* Task to carry out
Repeat every entry below exactly as it appears, leaving out the pictures.

======== Source records ========

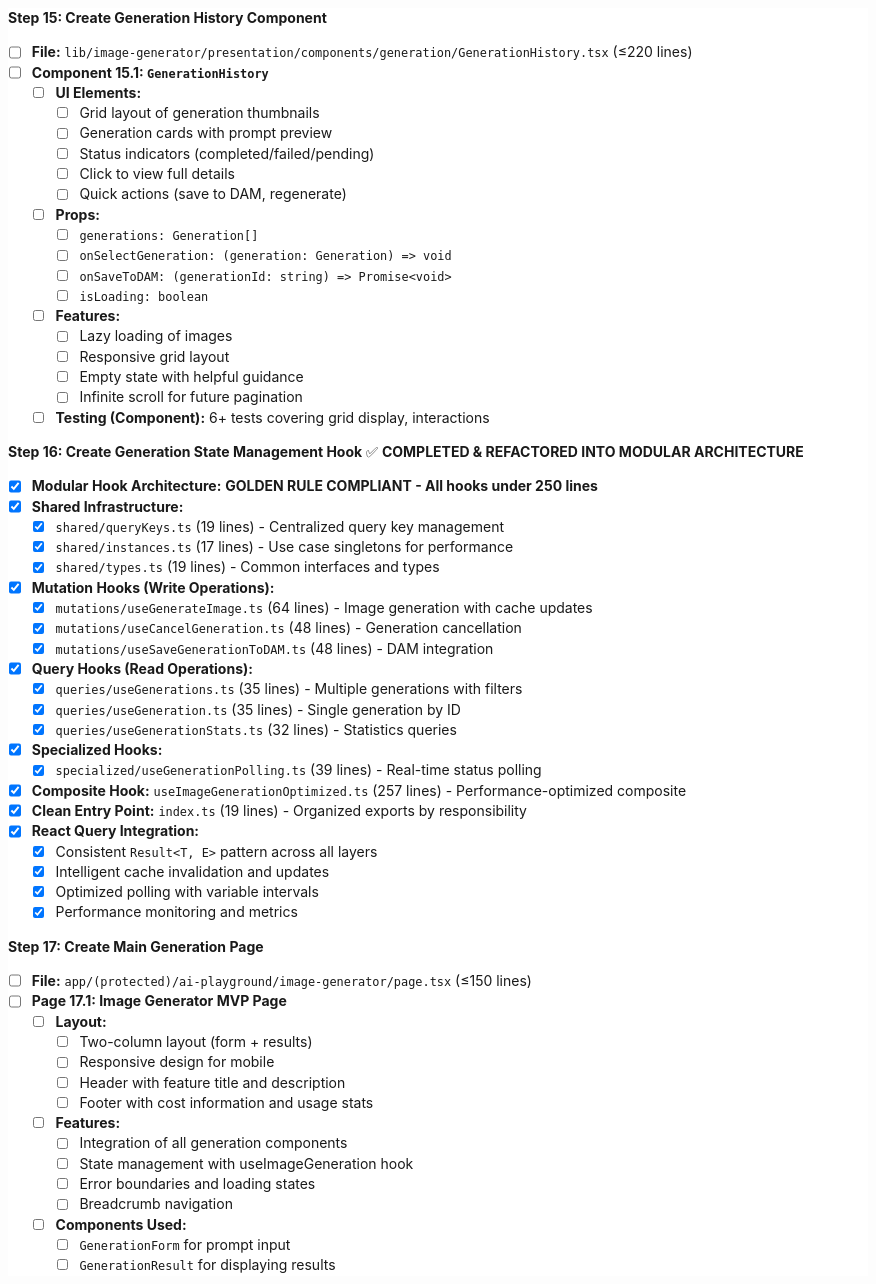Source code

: **Step 15: Create Generation History Component**
- [ ] **File:** `lib/image-generator/presentation/components/generation/GenerationHistory.tsx` (≤220 lines)
- [ ] **Component 15.1: `GenerationHistory`**
  - [ ] **UI Elements:**
    - [ ] Grid layout of generation thumbnails
    - [ ] Generation cards with prompt preview
    - [ ] Status indicators (completed/failed/pending)
    - [ ] Click to view full details
    - [ ] Quick actions (save to DAM, regenerate)
  - [ ] **Props:**
    - [ ] `generations: Generation[]`
    - [ ] `onSelectGeneration: (generation: Generation) => void`
    - [ ] `onSaveToDAM: (generationId: string) => Promise<void>`
    - [ ] `isLoading: boolean`
  - [ ] **Features:**
    - [ ] Lazy loading of images
    - [ ] Responsive grid layout
    - [ ] Empty state with helpful guidance
    - [ ] Infinite scroll for future pagination
  - [ ] **Testing (Component):** 6+ tests covering grid display, interactions

**Step 16: Create Generation State Management Hook** ✅ **COMPLETED & REFACTORED INTO MODULAR ARCHITECTURE**
- [x] **Modular Hook Architecture:** **GOLDEN RULE COMPLIANT - All hooks under 250 lines**
- [x] **Shared Infrastructure:**
  - [x] `shared/queryKeys.ts` (19 lines) - Centralized query key management
  - [x] `shared/instances.ts` (17 lines) - Use case singletons for performance
  - [x] `shared/types.ts` (19 lines) - Common interfaces and types
- [x] **Mutation Hooks (Write Operations):**
  - [x] `mutations/useGenerateImage.ts` (64 lines) - Image generation with cache updates
  - [x] `mutations/useCancelGeneration.ts` (48 lines) - Generation cancellation
  - [x] `mutations/useSaveGenerationToDAM.ts` (48 lines) - DAM integration
- [x] **Query Hooks (Read Operations):**
  - [x] `queries/useGenerations.ts` (35 lines) - Multiple generations with filters
  - [x] `queries/useGeneration.ts` (35 lines) - Single generation by ID
  - [x] `queries/useGenerationStats.ts` (32 lines) - Statistics queries
- [x] **Specialized Hooks:**
  - [x] `specialized/useGenerationPolling.ts` (39 lines) - Real-time status polling
- [x] **Composite Hook:** `useImageGenerationOptimized.ts` (257 lines) - Performance-optimized composite
- [x] **Clean Entry Point:** `index.ts` (19 lines) - Organized exports by responsibility
- [x] **React Query Integration:**
  - [x] Consistent `Result<T, E>` pattern across all layers
  - [x] Intelligent cache invalidation and updates
  - [x] Optimized polling with variable intervals
  - [x] Performance monitoring and metrics

**Step 17: Create Main Generation Page**
- [ ] **File:** `app/(protected)/ai-playground/image-generator/page.tsx` (≤150 lines)
- [ ] **Page 17.1: Image Generator MVP Page**
  - [ ] **Layout:**
    - [ ] Two-column layout (form + results)
    - [ ] Responsive design for mobile
    - [ ] Header with feature title and description
    - [ ] Footer with cost information and usage stats
  - [ ] **Features:**
    - [ ] Integration of all generation components
    - [ ] State management with useImageGeneration hook
    - [ ] Error boundaries and loading states
    - [ ] Breadcrumb navigation
  - [ ] **Components Used:**
    - [ ] `GenerationForm` for prompt input
    - [ ] `GenerationResult` for displaying results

========

* Response to the exercise
Source code

: **Step 15: Create Generation History Component**
- [ ] **File:** `lib/image-generator/presentation/components/generation/GenerationHistory.tsx` (≤220 lines)
- [ ] **Component 15.1: `GenerationHistory`**
  - [ ] **UI Elements:**
    - [ ] Grid layout of generation thumbnails
    - [ ] Generation cards with prompt preview
    - [ ] Status indicators (completed/failed/pending)
    - [ ] Click to view full details
    - [ ] Quick actions (save to DAM, regenerate)
  - [ ] **Props:**
    - [ ] `generations: Generation[]`
    - [ ] `onSelectGeneration: (generation: Generation) => void`
    - [ ] `onSaveToDAM: (generationId: string) => Promise<void>`
    - [ ] `isLoading: boolean`
  - [ ] **Features:**
    - [ ] Lazy loading of images
    - [ ] Responsive grid layout
    - [ ] Empty state with helpful guidance
    - [ ] Infinite scroll for future pagination
  - [ ] **Testing (Component):** 6+ tests covering grid display, interactions

**Step 16: Create Generation State Management Hook** ✅ **COMPLETED & REFACTORED INTO MODULAR ARCHITECTURE**
- [x] **Modular Hook Architecture:** **GOLDEN RULE COMPLIANT - All hooks under 250 lines**
- [x] **Shared Infrastructure:**
  - [x] `shared/queryKeys.ts` (19 lines) - Centralized query key management
  - [x] `shared/instances.ts` (17 lines) - Use case singletons for performance
  - [x] `shared/types.ts` (19 lines) - Common interfaces and types
- [x] **Mutation Hooks (Write Operations):**
  - [x] `mutations/useGenerateImage.ts` (64 lines) - Image generation with cache updates
  - [x] `mutations/useCancelGeneration.ts` (48 lines) - Generation cancellation
  - [x] `mutations/useSaveGenerationToDAM.ts` (48 lines) - DAM integration
- [x] **Query Hooks (Read Operations):**
  - [x] `queries/useGenerations.ts` (35 lines) - Multiple generations with filters
  - [x] `queries/useGeneration.ts` (35 lines) - Single generation by ID
  - [x] `queries/useGenerationStats.ts` (32 lines) - Statistics queries
- [x] **Specialized Hooks:**
  - [x] `specialized/useGenerationPolling.ts` (39 lines) - Real-time status polling
- [x] **Composite Hook:** `useImageGenerationOptimized.ts` (257 lines) - Performance-optimized composite
- [x] **Clean Entry Point:** `index.ts` (19 lines) - Organized exports by responsibility
- [x] **React Query Integration:**
  - [x] Consistent `Result<T, E>` pattern across all layers
  - [x] Intelligent cache invalidation and updates
  - [x] Optimized polling with variable intervals
  - [x] Performance monitoring and metrics

**Step 17: Create Main Generation Page**
- [ ] **File:** `app/(protected)/ai-playground/image-generator/page.tsx` (≤150 lines)
- [ ] **Page 17.1: Image Generator MVP Page**
  - [ ] **Layout:**
    - [ ] Two-column layout (form + results)
    - [ ] Responsive design for mobile
    - [ ] Header with feature title and description
    - [ ] Footer with cost information and usage stats
  - [ ] **Features:**
    - [ ] Integration of all generation components
    - [ ] State management with useImageGeneration hook
    - [ ] Error boundaries and loading states
    - [ ] Breadcrumb navigation
  - [ ] **Components Used:**
    - [ ] `GenerationForm` for prompt input
    - [ ] `GenerationResult` for displaying results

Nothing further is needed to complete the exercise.